## Task brief
Return the text of every record below line for line and unchanged, leaving out the picture lines.

§

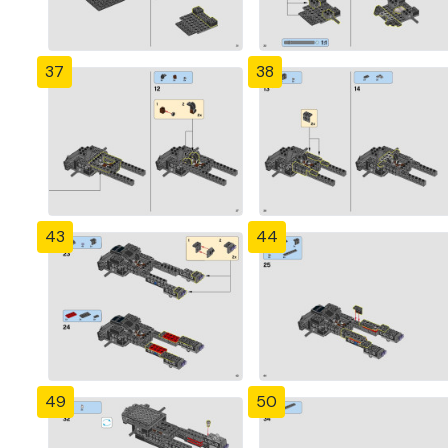
37
38
43
44
49
50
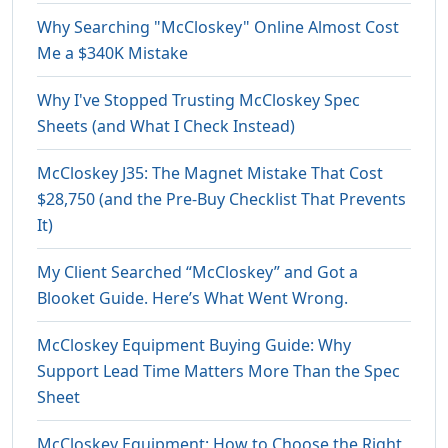
Why Searching "McCloskey" Online Almost Cost
Me a $340K Mistake
Why I've Stopped Trusting McCloskey Spec
Sheets (and What I Check Instead)
McCloskey J35: The Magnet Mistake That Cost
$28,750 (and the Pre-Buy Checklist That Prevents
It)
My Client Searched “McCloskey” and Got a
Blooket Guide. Here’s What Went Wrong.
McCloskey Equipment Buying Guide: Why
Support Lead Time Matters More Than the Spec
Sheet
McCloskey Equipment: How to Choose the Right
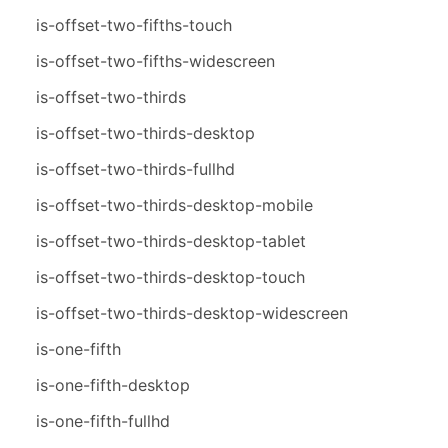
is-offset-two-fifths-touch
is-offset-two-fifths-widescreen
is-offset-two-thirds
is-offset-two-thirds-desktop
is-offset-two-thirds-fullhd
is-offset-two-thirds-desktop-mobile
is-offset-two-thirds-desktop-tablet
is-offset-two-thirds-desktop-touch
is-offset-two-thirds-desktop-widescreen
is-one-fifth
is-one-fifth-desktop
is-one-fifth-fullhd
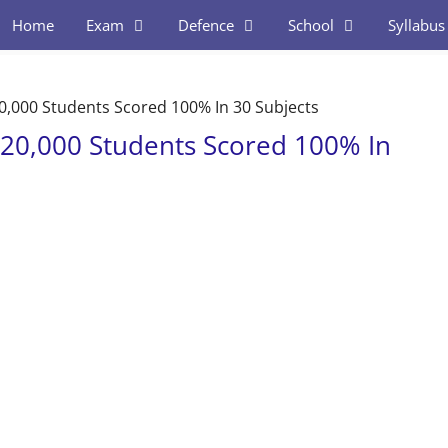
Home
Exam
Defence
School
Syllabus
0,000 Students Scored 100% In 30 Subjects
 20,000 Students Scored 100% In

§

## Written solution
37
38
43
44
49
50
Why Searching "McCloskey" Online Almost Cost
Me a $340K Mistake
Why I've Stopped Trusting McCloskey Spec
Sheets (and What I Check Instead)
McCloskey J35: The Magnet Mistake That Cost
$28,750 (and the Pre-Buy Checklist That Prevents
It)
My Client Searched “McCloskey” and Got a
Blooket Guide. Here’s What Went Wrong.
McCloskey Equipment Buying Guide: Why
Support Lead Time Matters More Than the Spec
Sheet
McCloskey Equipment: How to Choose the Right
is-offset-two-fifths-touch
is-offset-two-fifths-widescreen
is-offset-two-thirds
is-offset-two-thirds-desktop
is-offset-two-thirds-fullhd
is-offset-two-thirds-desktop-mobile
is-offset-two-thirds-desktop-tablet
is-offset-two-thirds-desktop-touch
is-offset-two-thirds-desktop-widescreen
is-one-fifth
is-one-fifth-desktop
is-one-fifth-fullhd
Home
Exam
Defence
School
Syllabus
0,000 Students Scored 100% In 30 Subjects
 20,000 Students Scored 100% In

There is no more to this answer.